Influence of the Forward Difference Scheme for the Time Derivative on the Stability of Wave Equation Numerical Solution

TL;DR

This paper investigates how the forward difference scheme for the time derivative affects the stability of numerical solutions to the wave equation, comparing it with other schemes and highlighting the importance of spatial discretization.

Contribution

It provides a detailed stability analysis of the forward difference scheme in the wave equation context, showing stability depends on both time and spatial discretization schemes.

Findings

Forward difference scheme does not always cause instability.

Stability can be maintained with appropriate spatial difference schemes.

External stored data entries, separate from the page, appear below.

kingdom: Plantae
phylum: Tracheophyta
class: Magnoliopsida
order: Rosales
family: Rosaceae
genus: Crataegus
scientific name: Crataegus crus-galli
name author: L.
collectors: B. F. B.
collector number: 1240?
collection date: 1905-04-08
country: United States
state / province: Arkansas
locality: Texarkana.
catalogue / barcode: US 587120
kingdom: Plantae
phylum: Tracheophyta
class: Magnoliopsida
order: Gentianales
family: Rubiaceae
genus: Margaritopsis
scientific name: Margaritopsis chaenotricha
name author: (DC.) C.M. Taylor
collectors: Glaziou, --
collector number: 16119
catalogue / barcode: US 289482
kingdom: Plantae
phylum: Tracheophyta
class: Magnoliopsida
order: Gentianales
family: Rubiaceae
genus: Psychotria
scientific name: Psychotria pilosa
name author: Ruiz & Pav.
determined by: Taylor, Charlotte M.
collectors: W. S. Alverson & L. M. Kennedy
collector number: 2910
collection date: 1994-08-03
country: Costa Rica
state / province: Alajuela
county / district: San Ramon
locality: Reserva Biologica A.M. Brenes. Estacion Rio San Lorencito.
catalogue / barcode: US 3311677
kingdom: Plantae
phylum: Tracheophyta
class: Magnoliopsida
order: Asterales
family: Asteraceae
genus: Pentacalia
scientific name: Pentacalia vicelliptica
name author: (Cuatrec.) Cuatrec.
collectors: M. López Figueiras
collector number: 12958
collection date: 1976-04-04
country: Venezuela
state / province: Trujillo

The choice of spatial scheme is crucial for overall stability.

Abstract

Research on numerical stability of difference equations has been quite intensive in the past century. The choice of difference schemes for the derivative terms in these equations contributes to a wide range of the stability analysis issues - one of which is how a chosen scheme may directly or indirectly contribute to such stability. In the present paper, how far the forward difference scheme for the time derivative in the wave equation influences the stability of the equation numerical solution, is particularly investigated. The stability analysis of the corresponding difference equation involving four schemes, namely Lax's, central, forward, and rearward differences, were carried out, and the resulting stability criteria were compared. The results indicate that the instability of the solution of wave equation is not always due to the forward difference scheme for the time derivative. Rather, it is shown in this paper that the stability criterion is still possible when the spatial derivative is represented by an appropriate difference scheme. This sheds light on the degree of applicability of a difference scheme for a hyperbolic equation.